* [Given information]
::::
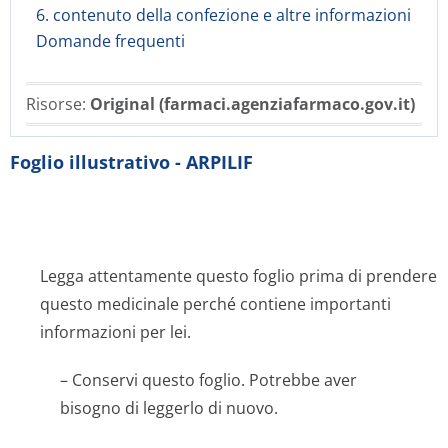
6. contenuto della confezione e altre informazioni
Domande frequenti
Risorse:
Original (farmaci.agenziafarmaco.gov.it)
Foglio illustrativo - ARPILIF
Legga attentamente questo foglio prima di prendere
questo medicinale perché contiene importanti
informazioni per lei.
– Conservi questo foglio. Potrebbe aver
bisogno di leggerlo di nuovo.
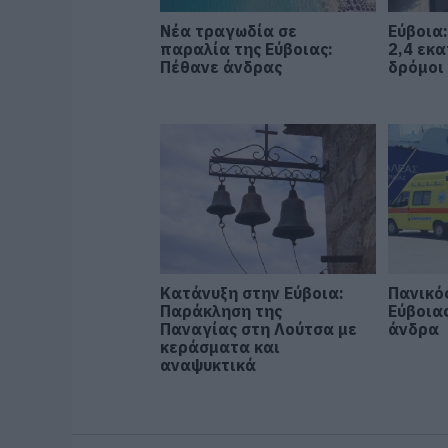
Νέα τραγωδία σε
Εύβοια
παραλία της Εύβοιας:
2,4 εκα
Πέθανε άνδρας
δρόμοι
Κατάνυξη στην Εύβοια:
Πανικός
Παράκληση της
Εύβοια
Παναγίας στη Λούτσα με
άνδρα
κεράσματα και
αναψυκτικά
::::
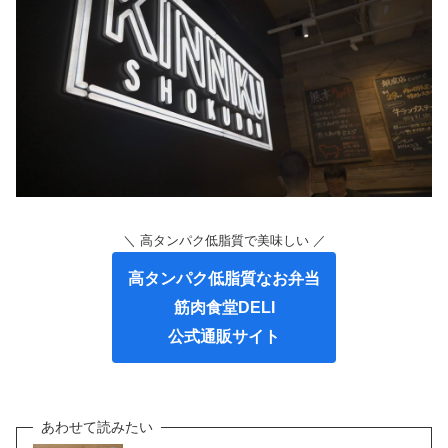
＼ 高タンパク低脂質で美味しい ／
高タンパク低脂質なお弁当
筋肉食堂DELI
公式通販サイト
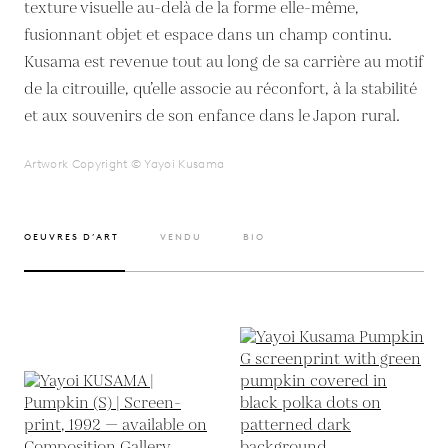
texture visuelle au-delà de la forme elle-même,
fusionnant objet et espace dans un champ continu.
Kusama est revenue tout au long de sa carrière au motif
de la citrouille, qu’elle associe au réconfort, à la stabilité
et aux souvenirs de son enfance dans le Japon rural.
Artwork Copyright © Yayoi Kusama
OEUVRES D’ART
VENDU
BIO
::::
* [About this task] Report, as a bare number, how many lines above contain the string "informazioni".

* [Result of the exercise] 2